Anti-cancer activity and cellular uptake of 7,3′,4′- and 7,8,4′-trihydroxyisoflavone in HepG2 cells under hypoxic conditions

Transarterial chemoembolisation (TACE) is used for unresectable hepatocellular carcinoma (HCC) treatment, but TACE-induced hypoxia leads to poor prognosis. The anti-cancer effects of soybean isoflavones daidzein derivatives 7,3′,4′-trihydroxyisoflavone (734THIF) and 7,8,4′-trihydroxyisoflavone (784THIF) were evaluated under hypoxic microenvironments. Molecular docking of these isomers with cyclooxygenase-2 (COX-2) and vascular endothelial growth factor receptor 2 (VEGFR2) was assessed.
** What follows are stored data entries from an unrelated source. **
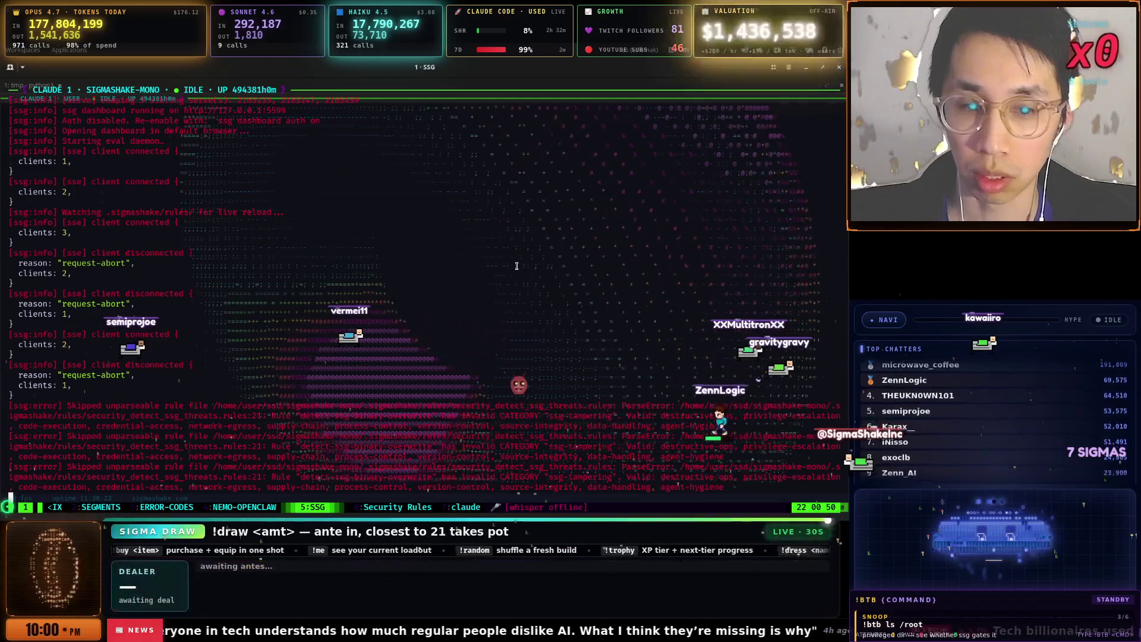
# - Move through tmux windows to Security Rules, deleting the accidentally pasted buzzword list from its prompt
pyautogui.press('ctrl+b')
pyautogui.press('7')
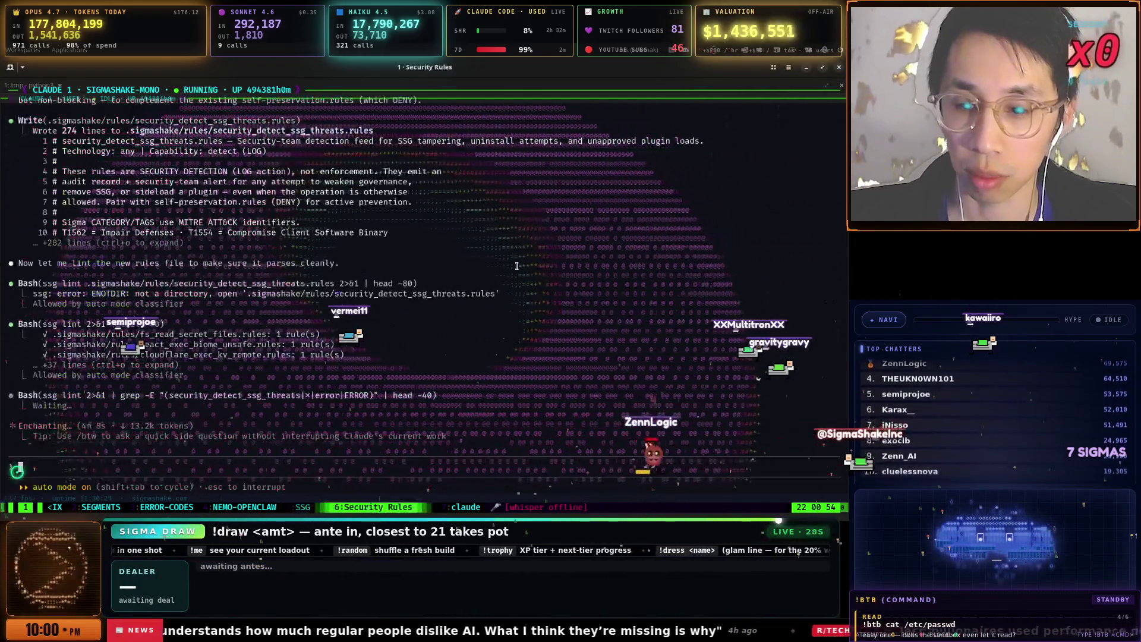
pyautogui.press('ctrl+b')
pyautogui.press('p')
pyautogui.press('ctrl+b')
pyautogui.press('p')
About 40 μM of 734THIF and 784THIF have the best effect on inhibiting the proliferation of HepG2 cells under hypoxic conditions. At a concentration of 40 μM, 784THIF significantly inhibits COX-2 expression in pre-hypoxia conditions compared to 734THIF, with an inhibition rate of 67.73%. Additionally, 40 μM 784THIF downregulates the expression of hypoxic, inflammatory, and metastatic-related proteins, regulates oxidative stress, and inhibits the expression of anti-apoptotic proteins. The uptake by HepG2 confirmed higher 784THIF level and slower degradation characteristics under post- or pre-hypoxic conditions. In conclusion, our results showed that 784THIF had better anti-cancer effects and cellular uptake than 734THIF.